Было неловко от этой суетни вокруг меня, хотелось куда-то скрыться, поскорее уйти, раз никто не уходит. Я не мог взять в толк, для чего два репортера, один очень молодой, другой — с сединкой, тучный, в два голоса ведут перекрестный допрос, допытываясь, читаю ли я книги, как будто я какой-то ненормальный!

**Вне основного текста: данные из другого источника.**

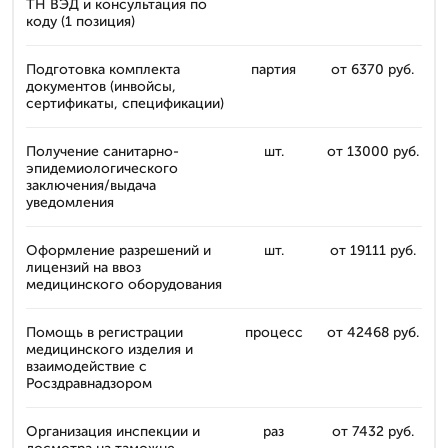
ТН ВЭД и консультация по
коду (1 позиция)
Подготовка комплекта
партия
от 6370 руб.
документов (инвойсы,
сертификаты, спецификации)
Получение санитарно-
шт.
от 13000 руб.
эпидемиологического
заключения/выдача
уведомления
Оформление разрешений и
шт.
от 19111 руб.
лицензий на ввоз
медицинского оборудования
Помощь в регистрации
процесс
от 42468 руб.
медицинского изделия и
взаимодействие с
Росздравнадзором
Организация инспекции и
раз
от 7432 руб.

Потом я, ни сном, ни духом о том не помышляя, очутился в машине. Первый раз в жизни я сидел в машине, на мягком, упругом кожаном сиденье, и первое ощущение было странным: как будто кто-то провел черту отчуждения между мной и теми, кто остался там, за стеклом. Тот самый бровастый дядя, с черной жесткой шевелюрой, надвинутой, словно шапка, на самые глаза, тот человек, который по-заячьи бил ручками воздух, комически изображая меня, теперь сидел рядом, за рулем и, осторожно ведя машину по дорожке парка, называл меня юным другом. Со вкусом, смачно выговаривая слово «чемпион», он говорил, что чемпион — это я.
— Что вы!..
— Верьте, юный друг… Вы гениальный боксер…
Сладко заныло под ложечкой. От быстрой езды, от того, что фонари, сливаясь в сверкающую непрерывную линию, лихо мчались навстречу, от слов, бросающих в жар.
— Вы романтик, юный мой друг… Вы еще сами себя не познали… Я благодарю вас за наслаждение, которое сегодня столь нежданно испытал! Такое не забывается…
Он довез меня до самого дома. Я с кем-то попрощался, кто-то ответил мне певучим женским голосом из уютного полумрака машины:
— Доброй ночи, Коля!
Во дворе знакомо пахло сухими опилками из пустых, ощеренных ящиков, сторож Пахомыч открыл один глаз, разбуженный стуком щеколды, закрыл глаз: ничего интересного… Я обернулся. Человек за рулем помахал рукой в перчатке, включил фары.